*** Begin section ***

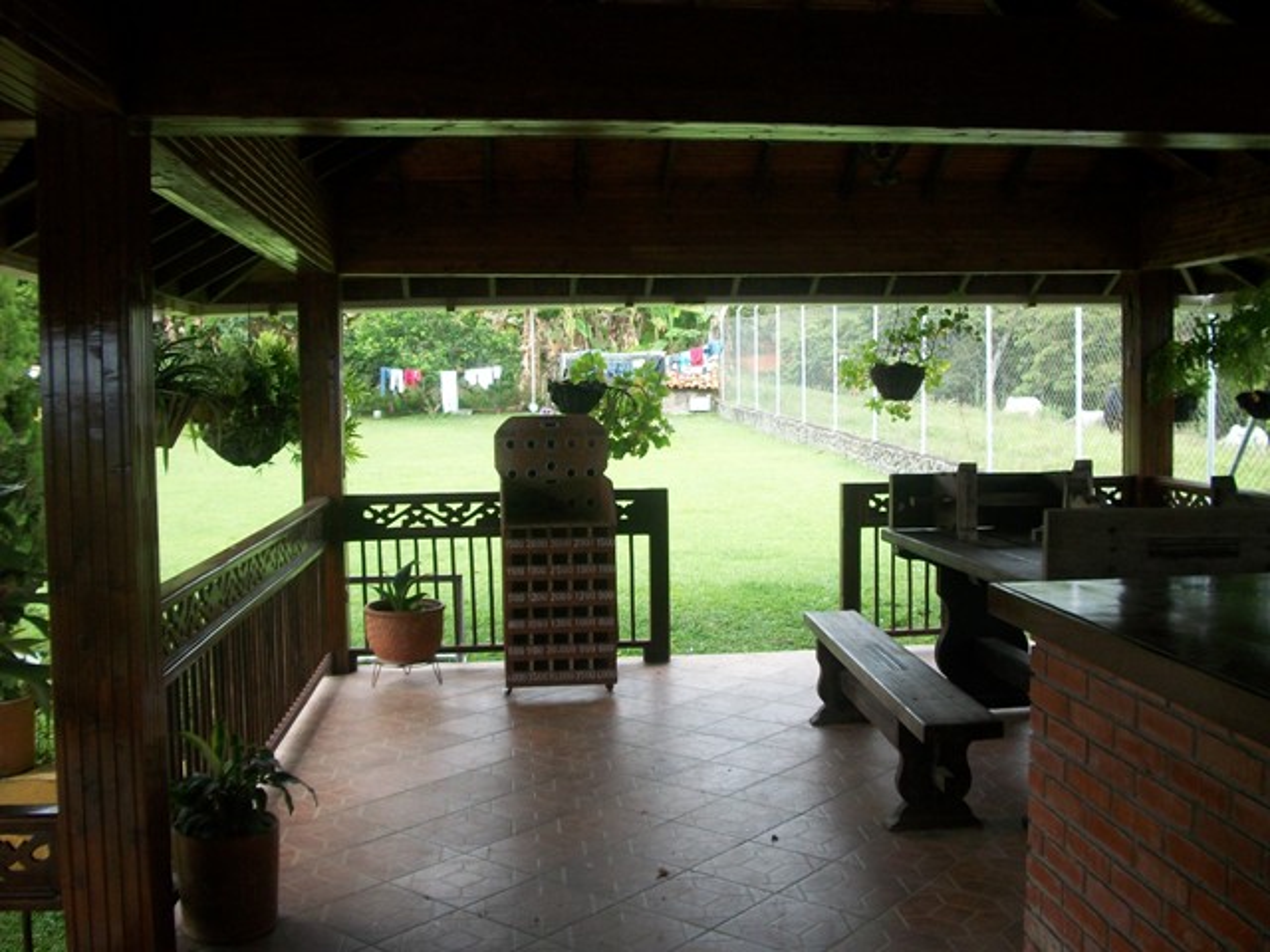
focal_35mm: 32
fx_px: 1174
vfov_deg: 44.2
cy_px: 476
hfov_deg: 56.8
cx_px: 635
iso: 80
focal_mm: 5.7
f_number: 2.9
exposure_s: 1/200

*** End section ***

* [Assignment]:
An exact restatement of the entries above is needed; no picture may appear in it.

* [Reply to the task]:
focal_35mm: 32
fx_px: 1174
vfov_deg: 44.2
cy_px: 476
hfov_deg: 56.8
cx_px: 635
iso: 80
focal_mm: 5.7
f_number: 2.9
exposure_s: 1/200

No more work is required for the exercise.